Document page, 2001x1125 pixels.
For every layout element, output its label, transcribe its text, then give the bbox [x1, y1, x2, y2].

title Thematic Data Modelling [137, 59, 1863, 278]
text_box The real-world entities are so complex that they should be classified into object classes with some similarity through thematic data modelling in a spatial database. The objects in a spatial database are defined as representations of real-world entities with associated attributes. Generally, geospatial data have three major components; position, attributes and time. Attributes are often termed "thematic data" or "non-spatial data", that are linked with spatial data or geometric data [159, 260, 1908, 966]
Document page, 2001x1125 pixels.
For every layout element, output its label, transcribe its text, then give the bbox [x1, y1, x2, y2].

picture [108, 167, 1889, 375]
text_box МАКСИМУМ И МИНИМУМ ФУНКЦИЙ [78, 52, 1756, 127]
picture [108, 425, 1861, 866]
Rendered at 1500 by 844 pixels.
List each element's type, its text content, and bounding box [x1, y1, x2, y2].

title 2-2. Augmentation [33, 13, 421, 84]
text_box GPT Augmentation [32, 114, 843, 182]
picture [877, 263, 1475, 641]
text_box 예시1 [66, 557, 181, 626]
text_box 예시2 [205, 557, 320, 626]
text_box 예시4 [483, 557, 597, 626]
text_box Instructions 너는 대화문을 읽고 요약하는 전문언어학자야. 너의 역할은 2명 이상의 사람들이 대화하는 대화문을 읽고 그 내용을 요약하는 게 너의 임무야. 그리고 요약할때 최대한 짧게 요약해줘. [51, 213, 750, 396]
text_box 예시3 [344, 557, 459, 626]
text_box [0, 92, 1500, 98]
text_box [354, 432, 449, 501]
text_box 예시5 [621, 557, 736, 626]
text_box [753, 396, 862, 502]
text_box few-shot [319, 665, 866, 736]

+-------+

**REQUIREMENT:**
Copy exactly the lines from the top of the entries through the line with "Rendered at 1500 by 844 pixels." in it, please, keeping both ends and adding nothing.

**TASK SOLUTION:**
Document page, 2001x1125 pixels.
For every layout element, output its label, transcribe its text, then give the bbox [x1, y1, x2, y2].

title Thematic Data Modelling [137, 59, 1863, 278]
text_box The real-world entities are so complex that they should be classified into object classes with some similarity through thematic data modelling in a spatial database. The objects in a spatial database are defined as representations of real-world entities with associated attributes. Generally, geospatial data have three major components; position, attributes and time. Attributes are often termed "thematic data" or "non-spatial data", that are linked with spatial data or geometric data [159, 260, 1908, 966]
Document page, 2001x1125 pixels.
For every layout element, output its label, transcribe its text, then give the bbox [x1, y1, x2, y2].

picture [108, 167, 1889, 375]
text_box МАКСИМУМ И МИНИМУМ ФУНКЦИЙ [78, 52, 1756, 127]
picture [108, 425, 1861, 866]
Rendered at 1500 by 844 pixels.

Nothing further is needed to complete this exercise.